La pellicola da questo punto di vista è tanto un arrivo quanto una sintesi di un percorso che la saga aveva soltanto lasciato intravedere: l’horror si cartoonizza, complice l’esigenza spettacolare imposta dalla stereoscopia che pretende arti lanciati verso le schermo e amenità del genere, e perde quindi quella cifra più buia e allucinata che avevano i capitoli precedenti, in particolare quelli firmati da Darren Lynn Bousman. Non avvertiamo il dolore dei personaggi, ma siamo invece immersi in un meccanismo che, non senza malizia, ragiona sulla rappresentazione della morte piuttosto che sulle implicazioni che essa porta con sé. Si raggiunge in questo modo una sorta di astrazione, che finisce via via per pervadere il racconto nei suoi gangli, attraverso questa continua produzione di false piste, ritorni sui luoghi del delitto e scoperte di nuove prospettive da cui inquadrare la storyline principale. E’ la logica del meccanismo seriale televisivo applicato al cinema, dove la sperimentazione e il frantumare la linearità della storia diventa l’unico metodo concepibile per un pubblico che pretende di essere sorpreso e stimolato in modo parossistico. Un approccio che, per converso, produce un cinema in continuo rimescolamento e basato sull’auto-cannibalizzazione dei propri momenti topici, continuamente analizzati, riproposti ed esibiti.

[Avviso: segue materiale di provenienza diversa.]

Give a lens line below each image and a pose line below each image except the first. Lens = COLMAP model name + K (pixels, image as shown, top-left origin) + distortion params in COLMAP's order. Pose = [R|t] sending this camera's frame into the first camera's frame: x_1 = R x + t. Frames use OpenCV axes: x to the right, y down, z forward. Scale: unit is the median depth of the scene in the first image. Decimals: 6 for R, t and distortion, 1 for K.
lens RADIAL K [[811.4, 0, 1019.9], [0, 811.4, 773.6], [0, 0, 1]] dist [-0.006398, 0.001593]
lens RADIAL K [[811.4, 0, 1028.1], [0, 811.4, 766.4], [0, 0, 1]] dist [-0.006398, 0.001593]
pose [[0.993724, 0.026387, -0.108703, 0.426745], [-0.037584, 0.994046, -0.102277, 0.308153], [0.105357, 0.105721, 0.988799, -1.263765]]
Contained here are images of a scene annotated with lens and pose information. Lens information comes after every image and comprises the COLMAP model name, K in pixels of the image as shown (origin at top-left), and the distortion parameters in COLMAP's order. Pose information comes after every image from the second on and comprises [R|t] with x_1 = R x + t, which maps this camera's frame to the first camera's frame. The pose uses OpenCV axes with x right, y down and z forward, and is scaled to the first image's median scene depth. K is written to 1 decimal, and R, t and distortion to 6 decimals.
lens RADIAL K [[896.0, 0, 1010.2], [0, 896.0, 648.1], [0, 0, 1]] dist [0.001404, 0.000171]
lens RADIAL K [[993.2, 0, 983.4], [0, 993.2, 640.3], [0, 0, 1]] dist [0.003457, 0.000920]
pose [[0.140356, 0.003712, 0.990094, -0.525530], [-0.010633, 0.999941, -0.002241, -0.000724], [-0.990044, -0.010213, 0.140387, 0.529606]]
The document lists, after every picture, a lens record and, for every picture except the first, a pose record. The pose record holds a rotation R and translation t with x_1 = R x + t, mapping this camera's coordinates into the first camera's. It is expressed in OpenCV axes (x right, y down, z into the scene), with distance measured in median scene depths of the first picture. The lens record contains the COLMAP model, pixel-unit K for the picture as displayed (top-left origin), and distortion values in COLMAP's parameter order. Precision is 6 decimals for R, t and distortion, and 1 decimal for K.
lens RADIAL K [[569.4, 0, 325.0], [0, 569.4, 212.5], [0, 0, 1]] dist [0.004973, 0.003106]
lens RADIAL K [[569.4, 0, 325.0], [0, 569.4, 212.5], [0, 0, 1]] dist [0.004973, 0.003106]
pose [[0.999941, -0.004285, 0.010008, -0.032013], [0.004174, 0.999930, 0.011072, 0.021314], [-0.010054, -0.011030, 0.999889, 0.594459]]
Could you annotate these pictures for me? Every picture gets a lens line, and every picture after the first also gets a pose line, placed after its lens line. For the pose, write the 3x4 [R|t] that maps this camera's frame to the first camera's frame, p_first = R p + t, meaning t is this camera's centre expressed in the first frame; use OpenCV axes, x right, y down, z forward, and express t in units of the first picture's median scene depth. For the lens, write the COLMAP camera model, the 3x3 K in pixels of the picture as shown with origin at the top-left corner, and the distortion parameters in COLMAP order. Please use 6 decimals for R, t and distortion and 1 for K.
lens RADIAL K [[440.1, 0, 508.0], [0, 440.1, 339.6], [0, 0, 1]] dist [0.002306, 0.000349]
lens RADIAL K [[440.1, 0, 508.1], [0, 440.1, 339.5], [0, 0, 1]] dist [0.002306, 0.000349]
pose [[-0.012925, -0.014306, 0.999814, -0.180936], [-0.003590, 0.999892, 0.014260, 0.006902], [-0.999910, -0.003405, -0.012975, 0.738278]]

E’ un aspetto molto interessante di una saga che quindi dimostra di essere perfettamente addentro al proprio tempo. E che riscrive la storia del torture porn recente, da proiezione di un immaginario di sofferenze, filiato dagli orrori di guerre e sopraffazioni fisiche, fino alla sua rielaborazione in chiave pop, tipica dell’approccio industriale al genere. Non siamo dunque lontano da quel processo di demistificazione tipico delle derive che negli anni Trenta portavano i Mostri Universal a diventare ridicole macchiette nei vari cross-over, ma condotto stavolta con più controllo e autocoscienza del percorso che si sta seguendo, in modo da evitare un rinnegarsi profondo dei presupposti.

Nel bene e nel male è un aspetto da tener presente. Soprattutto se poi chiama in causa meccanismi tipici della cultura dello spettacolo: la sensazione che si prova durante il film è che sceneggiatori e autori abbiano infatti riflettuto – forse anche inconsapevolmente - sulle implicazioni collegate all’esibizione della violenza nel nostro presente. Si staglia pertanto come uno straordinario momento rifondativo il prologo in cui l’Enigmista attua una delle sue trappole in pieno giorno, davanti a un pubblico di ignari passanti. Il pensiero può correre al magistrale Tenebre di Dario Argento, ma qui il senso è diverso: non teorizzare l’onnipresenza del Male, che si esibisce in spazi aperti, quanto riflettere sui meccanismi propri dello spettacolo del dolore, resi celebri da format quali i Reality Show. Due ragazzi e una ragazza: un triangolo amoroso basato su ruoli definiti, in cui i due devono uccidersi a vicenda per salvare la bella. La quale naturalmente cercherà di convincere l’uno o l’altro a sacrificarsi per lei. Siamo pienamente addentro ai meccanismi che affliggono il piccolo schermo, dentro quella scopofilia dal sapore pornografico, qui riflessa nel pubblico che, pur atterrito, osserva gli eventi senza staccare mai lo sguardo, anzi fotografando e filmando l’evento con i telefonini. Probabilmente questa sequenza è uno dei momenti più alti e intelligenti della saga e finisce per diventare ossequio e, al contempo auto-sabotaggio del concept stesso. Se, infatti, l’Enigmista esibisce sempre una sorta di purezza della verità, è pur vero che agisce in un modo che al cinema horror serve in quanto meccanismo spettacolare basato proprio sull’esibizione della violenza. Pensiamo dunque anche ai corpi violanti continuamente dalle trappole, a volte anche desiderabili, come accade con quello di Jill (l’attrice Betsy Russell), che giocano scientemente con le aspettative e i sogni dello spettatore, offeso dalla loro violazione, ma anche compiaciuto dalla loro messinscena.

In tutto questo stanno i segreti e i motivi di interesse di una saga che è riuscita a espandere l’idea iniziale lungo l’arco narrativo di ben sette film e che, va ribadito, forse è più interessante che riuscita, ma può in ogni caso essere tranquillamente ascritta fra le principali del nuovo decennio.